Selon ces propositions, 30 % des paiements directs (le premier pilier de la PAC, qui représente 70 % de son budget) seraient utilisés pour la promotion de mesures de conservation. Jusqu'à présent, le second pilier soutenait les mesures écologiques et le développement rural.

Dacian Ciolo? défend son territoire

Depuis que les propositions de réforme de la PAC ont été dévoilées en octobre, M. Ciolo? reste sur la défensive face aux critiques selon lesquelles les mesures de verdissement ne feraient que créer plus de paperasserie et pourraient même porter atteinte à la production.

« L'un des objectifs majeurs de la réforme est de fournir les instruments nécessaires à la croissance, aussi bien en termes d'agriculture qu'en termes de durabilité », a déclaré M. Ciolo? la semaine dernière à Rome. « Si ce n'était pas le cas, la PAC pourrait difficilement être qualifiée de politique publique. »

Pour L'IFOAM et d'autres groupes, cependant, on pourrait en faire davantage pour améliorer la durabilité. Ces groupes craignent que les propositions ne soient affaiblies au cours des prochains mois par le Parlement européen et les dirigeants nationaux.

« Il est plutôt clair que le processus [de révision] entraîne un risque que les propos soient édulcorés », a déclaré Mme Kölling lors d'un entretien accordé à EURACTIV. « Je ne pense pas qu'à l'arrivée, cette réforme soit un grand pas en avant. »

L'IFOAM a rejoint BirdLife Europe et d'autres organisations qui protestent contre une récente audience parlementaire sur la PAC, organisée par la présidence polonaise de l'UE. Ces groupes ont déploré que les discussions sur l'avenir de la politique agricole soient dominées par les grands producteurs et les organisations industrielles qui sont généralement en désaccord avec les agriculteurs bio et les écologistes.

Trois fois rien

L'agriculture bio reste une branche très minime de l'agriculture européenne, malgré les programmes de soutien en Autriche, en Estonie, en Suède et dans quelques autres pays. Quelque 9,3 millions d'hectares, soit à peine 5 % des terres agricoles européennes, sont consacrés à l'agriculture bio, selon l'Institut de recherche de l'agriculture biologique basé à Frick, en Suisse.

Les organisations agricoles et industrielles s'inquiètent et pensent que réserver des terres pour la conservation et les pâturages n'a aucun sens dans le contexte d'appréhension liée à la sécurité alimentaire.

Un récent rapport de l'Organisation des Nations Unies pour l'alimentation et l'agriculture prévoit une augmentation de 70 % de la demande agricole mondiale d'ici 2050. La demande devrait doubler dans les pays à revenu faible et intermédiaire. Le rapport met également en garde contre le changement climatique, la mauvaise utilisation de l'eau de source et la détérioration de la qualité des sols à cause des pesticides et des engrais. Ces facteurs menacent l'avenir de la production alimentaire.

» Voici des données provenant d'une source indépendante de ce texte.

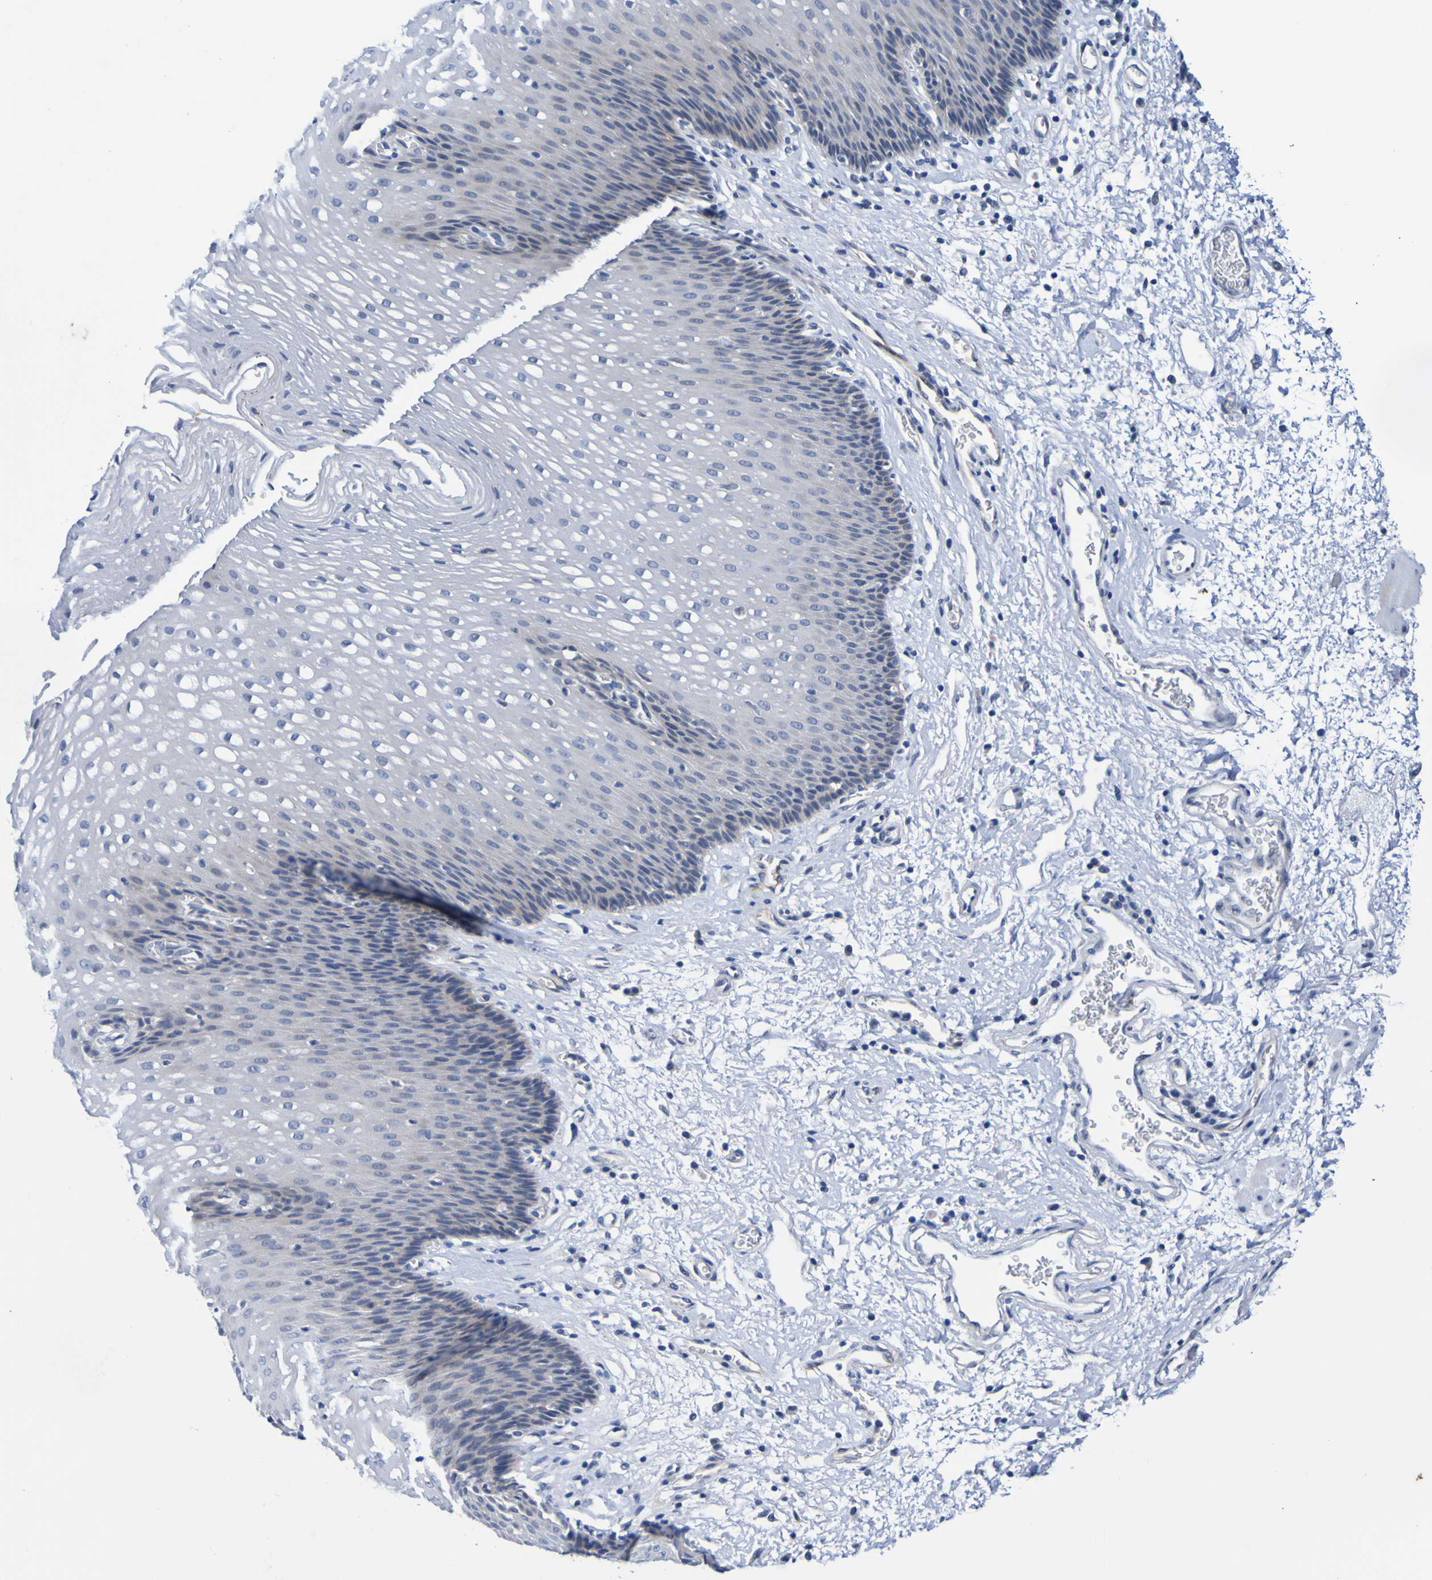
{"staining": {"intensity": "negative", "quantity": "none", "location": "none"}, "tissue": "esophagus", "cell_type": "Squamous epithelial cells", "image_type": "normal", "snomed": [{"axis": "morphology", "description": "Normal tissue, NOS"}, {"axis": "topography", "description": "Esophagus"}], "caption": "Immunohistochemistry (IHC) of normal human esophagus exhibits no expression in squamous epithelial cells. The staining was performed using DAB to visualize the protein expression in brown, while the nuclei were stained in blue with hematoxylin (Magnification: 20x).", "gene": "VMA21", "patient": {"sex": "male", "age": 48}}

Pour le secteur du bio, l'argument de la sécurité alimentaire évoqué par les détracteurs du verdissement de la PAC ne tient pas la route.

« La sécurité alimentaire est un thème récurrent dans le débat sur la PAC, qui se solde souvent par la décision de produire  plus pour moins cher, et d'affaiblir les conditions environnementales », a expliqué Mme Kölling de l'IFOAM.

« Un milliard de personnes sur Terre sont en proie à la famine, il est évident que la question de la sécurité alimentaire existe. Mais je pense que le débat pour la réforme de la PAC aborde réellement ce problème à l'envers. »

Elle a affirmé qu'une « véritable révolution verte » de l'agriculture devrait porter sur la durabilité, l'amélioration des formations, et le soutien aux agriculteurs dans les pays en développement pour qu'ils puissent améliorer leurs compétences.